[WHAT THIS TASK INVOLVES]
Go through the data below and copy each line that includes "August".

· · · · · · ·

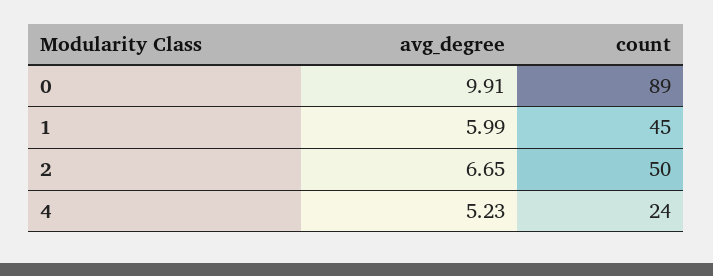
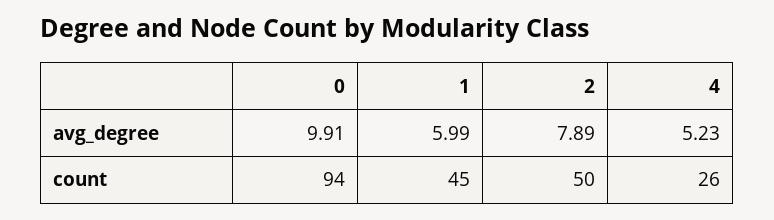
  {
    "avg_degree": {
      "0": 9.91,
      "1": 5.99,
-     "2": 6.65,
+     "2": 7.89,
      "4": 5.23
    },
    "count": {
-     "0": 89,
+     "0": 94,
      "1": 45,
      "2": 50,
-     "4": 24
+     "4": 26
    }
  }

· · · · · · ·

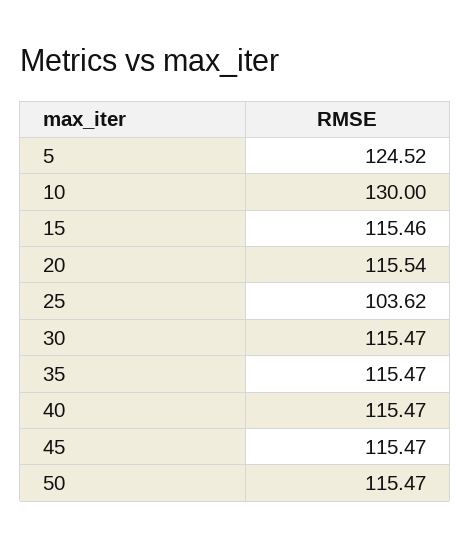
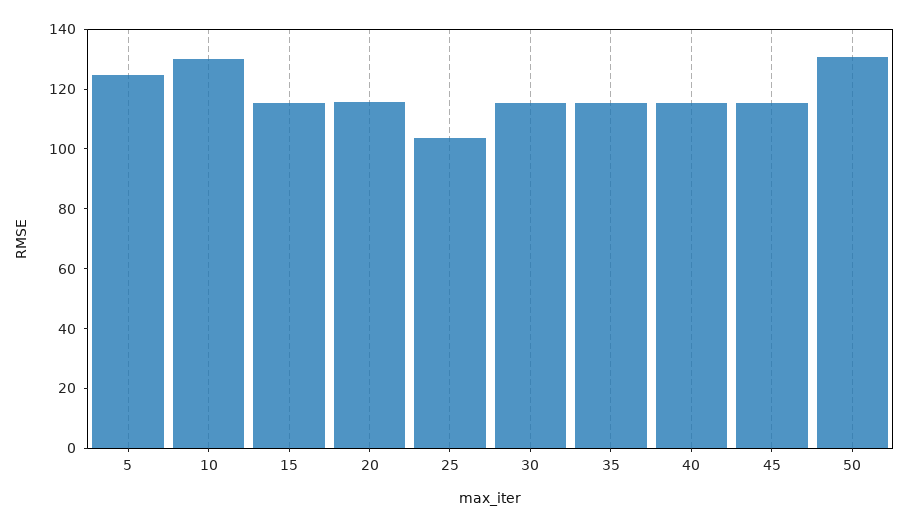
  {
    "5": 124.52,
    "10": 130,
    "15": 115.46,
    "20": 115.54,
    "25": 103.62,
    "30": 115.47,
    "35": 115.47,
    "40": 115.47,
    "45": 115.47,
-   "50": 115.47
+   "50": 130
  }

· · · · · · ·

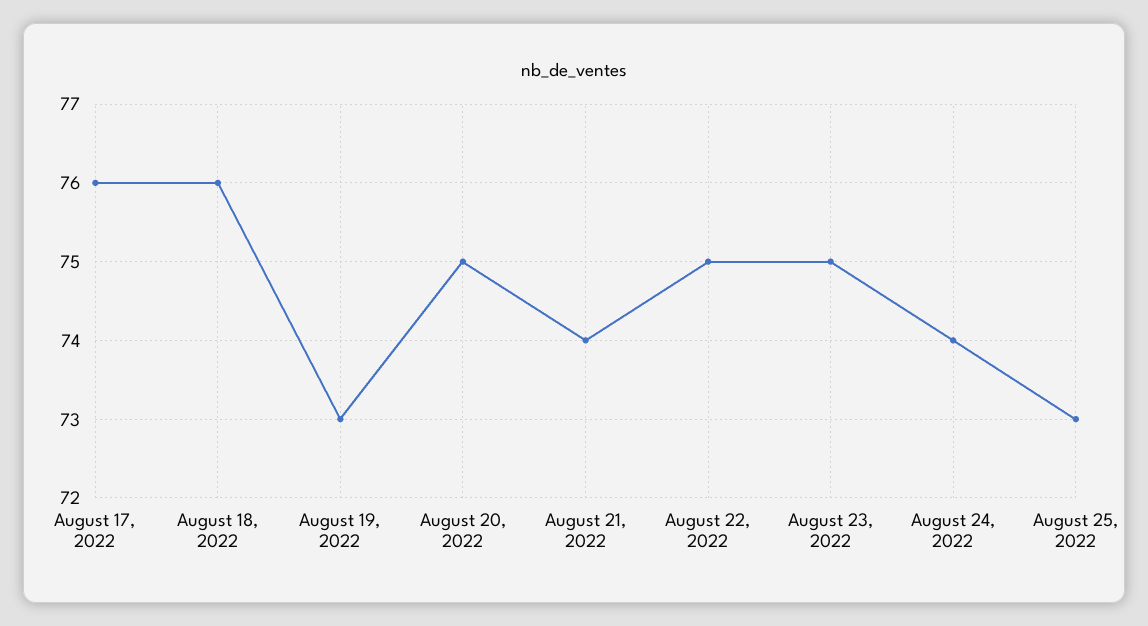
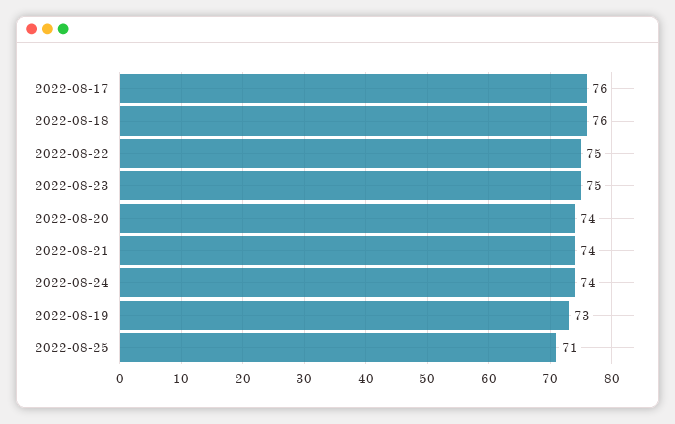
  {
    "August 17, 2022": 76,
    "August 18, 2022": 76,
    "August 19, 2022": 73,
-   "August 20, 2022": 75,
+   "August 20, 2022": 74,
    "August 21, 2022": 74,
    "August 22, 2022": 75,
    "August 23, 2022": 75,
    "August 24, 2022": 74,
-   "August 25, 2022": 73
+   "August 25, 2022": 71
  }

· · · · · · ·

[SOLUTION TO THIS TASK]
    "August 17, 2022": 76,
    "August 18, 2022": 76,
    "August 19, 2022": 73,
-   "August 20, 2022": 75,
+   "August 20, 2022": 74,
    "August 21, 2022": 74,
    "August 22, 2022": 75,
    "August 23, 2022": 75,
    "August 24, 2022": 74,
-   "August 25, 2022": 73
+   "August 25, 2022": 71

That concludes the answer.